You would know, neighbor. Plowed roads & a street light where my street intersects Burden Lake Rd.  
No trash pickup. Sewer is taxed & the grinder pump is powered by MY electrical panel. I guess I could go up to the High School & see if I could jog around the track without keeling over...


----------



## jharkin (Nov 29, 2012)

Wow congrats daks! We just did a refi here, only 30 years to go


----------



## DAKSY (Nov 29, 2012)

jharkin said:


> Wow congrats daks! We just did a refi here, only 30 years to go


 
Yow. 30 years. Well, I bought the house 27 years ago & it took THREE refinances to get the mortgage down to an acceptable rate. 1985 the Interest Rate was 11.5% for a 30-year loan I paid two years at about $750 a month & the principle went down $200. Refied once at 9.3% in 93 (20 years) & then another at 4.75% in 99 (15 years)...All done.


----------



## corey21 (Nov 29, 2012)

Congrats.


----------



## jharkin (Nov 29, 2012)

DAKSY said:


> Yow. 30 years. Well, I bought the house 27 years ago & it took THREE refinances to get the mortgage down to an acceptable rate. 1985 the Interest Rate was 11.5% for a 30-year loan I paid two years at about $750 a month & the principle went down $200. Refied once at 9.3% in 93 (20 years) & then another at 4.75% in 99 (15 years)...All done.


 
Don't feel bad for me we only bought the house 3 years ago. The rates for a 15 year were not low enough to make that doable, but going to a new 30 cut our rate from 4.75 to 3.5% AND let us drop the PMI and escrows. All told its saving us more per month than Ive gotten in raises the last few years 

Figure that once the kids are in school and my wife goes back to work we will start paying extra into the monthly and aim to shavea few years off it.


----------



## firebroad (Nov 29, 2012)

Yippie-I-Ay!!  Wunderful, Daksy.  Now, don't be going out and get some mid-life crisis vehicle just cuz you don't have a mortgage.


----------



## PapaDave (Nov 29, 2012)

Great news Daksy.
Now, all that's needed is to move to get rid of the tax bill.


----------



## BrotherBart (Nov 29, 2012)

With any luck this barn will be paid off in January. Congrats Daks.


----------



## yooperdave (Nov 29, 2012)

Great!  I have about 4-5 years (max) left on the cottage.  I always try to makae the monthly and add a little extra to be applied to the principal at that point.  Makes quite a difference that way.  I hear you about the jump start for the heart from the motorists while on the bike.  Around here, it seems that deer are more of a problem, though.  Although I've had my share of bad driver encounters also.  Ride safe.


----------



## pen (Nov 29, 2012)

Congrats dak!

pen


----------



## Adios Pantalones (Nov 30, 2012)

So cool! We're trying to knock ours down ASAP.


----------



## eclecticcottage (Nov 30, 2012)

Congrats!  I can't wait to do that.

We're close to paying off the Old House, but a few years out on the Cottage (took a home equity on the Old House to buy it along with savings).  Once we get the Cottage fixed up we're going to go through the Old House and fix all the stuff we never finished while living there and rent it out.  THEN we should be able to pay off that mortgage and the home equity in 2-3 years since we bought that place cheap and we'll just apply most of the rent and the $$ we save from not paying utility bills right to the principle on the loans while continuing to pay the regular payments.  We paid into the principle on the Old House many times over the past 15 years since we bought it, so we'll pay off well before the 30 years on that loan are up.

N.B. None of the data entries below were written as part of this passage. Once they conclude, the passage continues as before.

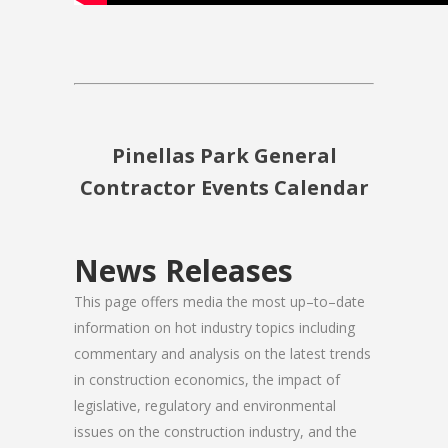
Pinellas Park General
Contractor Events Calendar
News Releases
This page offers media the most up–to–date
information on hot industry topics including
commentary and analysis on the latest trends
in construction economics, the impact of
legislative, regulatory and environmental
issues on the construction industry, and the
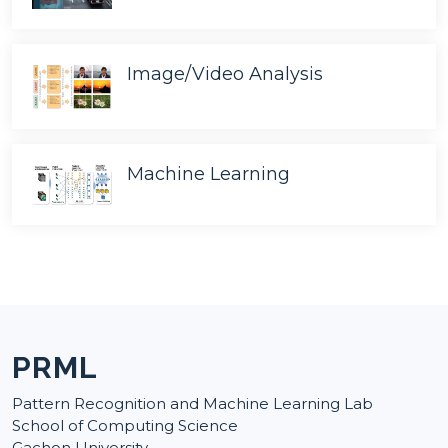
Image/Video Analysis
Machine Learning
PRML
Pattern Recognition and Machine Learning Lab
School of Computing Science
Gachon University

We're lucky with taxes, both places are small (about 850 and 700 sq feet) w/o central heat so we're not assessed too high-I think the Old House runs about $1,900 a year and the Cottage about $2,200.


----------



## Gary_602z (Nov 30, 2012)

House has been paid off for about 4 years, my ratted and rusted out truck for over 6 years. The Dragon Lady has a small car payment and a little bit yet on her kitchen remodel.  Man am I glad that I don't have any payments at my age (56). Kids are gone wife has a good job with Bennies (35 years at same place),and my hours are down to  60 hours a week!  Golden years my ass!

Gary


----------



## Flatbedford (Nov 30, 2012)

Congrats. We'll also be starting a new 30 year refi soon. We're 9 years into the first 30, but the lower rate will be worth it. We can pay off in the same time and spend less money.


----------



## woodgeek (Dec 1, 2012)

DAKSY, you give me hope.

Bought in 2005, second refi was last year into a 15 yr product....14 years to go.  Getting (slightly) itchy to do another 15 yr refi....current quotes are 2.375%  But they could go lower yet....


----------



## Tramontana (Dec 1, 2012)

Congratulations!  It must feel good to have that bit of independence.

Cheers!


----------



## Backwoods Savage (Dec 1, 2012)

DAKSY said:


> I just wrote the FINAL (read: PAYOFF) check to the Bank of America for the mortgage on our house. Doesn't make us any richer, but at least we can afford to pay our $8K yearly tax bill (for a couple of years, anyway). Just thought I'd share...


 
And to think that we received our tax bill yesterday and were complaining that we have to pay $800 this year... As for the mortgage, we have not paid a mortgage now for about 34 years. Believe me, it is sweet!


----------



## Melissa220 (Dec 1, 2012)

Congrats. Got to be a wonderful feeling.  I had 10 years to go and then the divorce.....Now under a 30 year weight with 15 years to retirement.  Bad math there!


----------



## Eatonpcat (Dec 5, 2012)

Good for you guys...Now I have to get back to work so I can pay mine!


----------



## Curly (Dec 5, 2012)

Congrats Daksy. I'd probably retire if mine were paid off but I have another 11 to go. Refied from a 30 to a 15. I wanted to refi again to drop the rate but it wasn't worth it considering points and other fees. It's better to just apply more money to principle every month. For all of you that are considering a refi, go to this site and download the free calculator. I've used it many times to see what my payments could be or how soon I can pay off my loan by sending extra $. It's pretty cool.

http://www.hsh.com/hbcalc.html


----------